Беззаконие | страница 4



– Что? Что ты говоришь? – крикнул во всё горло Мигуев.

Ермолай, по-своему объяснивший гнев барина, почесал затылок и вздохнул.

– Извините, Семен Эрастыч, – сказал он, – но таперича время дачное… без эстого нельзя… без бабы, то есть…

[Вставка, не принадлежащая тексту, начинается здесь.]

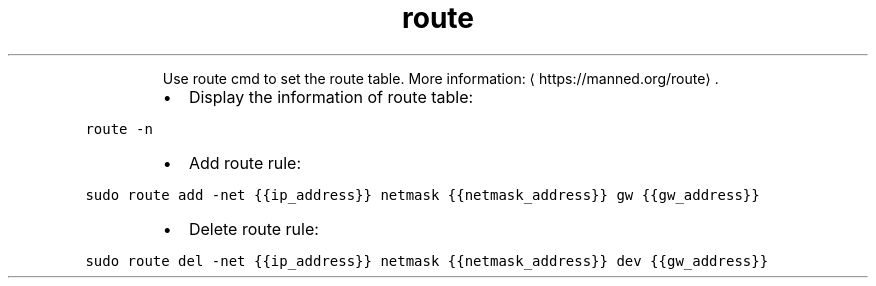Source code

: .TH route
.PP
.RS
Use route cmd to set the route table.
More information: \[la]https://manned.org/route\[ra]\&.
.RE
.RS
.IP \(bu 2
Display the information of route table:
.RE
.PP
\fB\fCroute \-n\fR
.RS
.IP \(bu 2
Add route rule:
.RE
.PP
\fB\fCsudo route add \-net {{ip_address}} netmask {{netmask_address}} gw {{gw_address}}\fR
.RS
.IP \(bu 2
Delete route rule:
.RE
.PP
\fB\fCsudo route del \-net {{ip_address}} netmask {{netmask_address}} dev {{gw_address}}\fR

И, взглянув на вытаращенные, злобно удивленные глаза барина, он виновато крякнул и продолжал:

– Оно, конечно, грех, да ведь что поделаешь… Вы не приказывали во двор чужих баб пущать, оно точно, да ведь где ж своих-то взять. Прежде, когда жила Агнюшка, не пускал чужих, потому – своя была, а теперя, сами изволите видеть… без чужих не обойдешься… И при Агнюшке, это точно, беспорядков не было, потому…

– Пошел вон, мерзавец! – крикнул на него Мигуев, затопал ногами и пошел назад в комнаты.

Анна Филипповна, удивленная и разгневанная, сидела на прежнем месте и не спускала заплаканных глаз с младенца…

– Ну, ну… – забормотал бледный Мигуев, кривя рот улыбкой. – Я пошутил… Это не мой, а… а прачки Аксиньи. Я… я пошутил… Снеси его дворнику.